Alabama Act 2021-450 establishes the Alabama Medical Cannabis Commission and authorizes the Commission to implement the Act by making medical cannabis derived from cannabis grown in Alabama available to registered qualified patients, by licensing facilities that process, transport, test, or dispense medical cannabis, and by administering and enforcing the Act and all rules adopted pursuant to the Act.


The Commission, per the statute, could award up to twelve (12) cultivator licenses, four (4) processor licenses, four (4) dispensary licenses, five (5) integrated facility licenses and an unspecified number of secure transport and state testing laboratory licenses.

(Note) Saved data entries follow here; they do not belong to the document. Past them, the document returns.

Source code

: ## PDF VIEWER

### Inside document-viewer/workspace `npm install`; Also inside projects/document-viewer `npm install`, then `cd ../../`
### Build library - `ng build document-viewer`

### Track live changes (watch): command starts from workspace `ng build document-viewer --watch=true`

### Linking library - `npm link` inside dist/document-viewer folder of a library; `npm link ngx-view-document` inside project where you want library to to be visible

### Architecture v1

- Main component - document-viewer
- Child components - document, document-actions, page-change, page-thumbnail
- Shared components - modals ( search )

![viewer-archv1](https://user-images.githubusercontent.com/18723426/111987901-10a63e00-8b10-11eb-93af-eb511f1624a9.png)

Commission members are appointed to the commission for established terms by various appointing authorities, including the Governor, Lieutenant Governor, President Pro Tempore of the Senate, Speaker of the House of Representatives, Commissioner of Agriculture and Industries, State Health Officer, Attorney General, and Secretary of the Alabama State Law Enforcement Agency.  Each commission member represents certain segments that the legislature deemed important to the establishment and regulation of the medical cannabis program in Alabama. Members of the Commission include: Dr. William Saliski, Pulmonologist; Dr. Sam Blakemore, Pharmacist; Dwight Gamble, Banker; Dr. Angela Martin, Pediatrician; Dr. Eric Jensen, Biochemist; Loree Skelton, Attorney; Rex Vaughn, Farmer; Judge Charles Price, Circuit Judge; Taylor Hatchett, Farmer; James Harwell, Nurseryman and Landscaper, Dr. Jerzy Szflarski, Neurologist, and Dion Robinson, Department of Corrections.


Under Alabama’s program, registered certifying physicians may recommend medical cannabis to patients who have been diagnosed with autism spectrum disorder; cancer-related pain or nausea; Crohn’s Disease; depression; epilepsy or conditions causing seizures; HIV/AIDS-related nausea or weight loss; panic disorder; Parkinson’s Disease; persistent nausea; post-traumatic stress disorder (PTSD); sickle cell anemia; spasticity associated with multiple sclerosis or spinal cord injury; Tourette’s Syndrome; a terminal illness; or conditions causing chronic or intractable pain.


Medical cannabis products that may be recommended to patients include tablets, capsules, tinctures, gelatinous cubes, gels, oils or creams for topical use, suppositories, transdermal patches, nebulizers, or liquids or oils for use in an inhaler. Raw plant materials, products administered by smoking or vaping, or food products such as cookies or candies will not be allowed.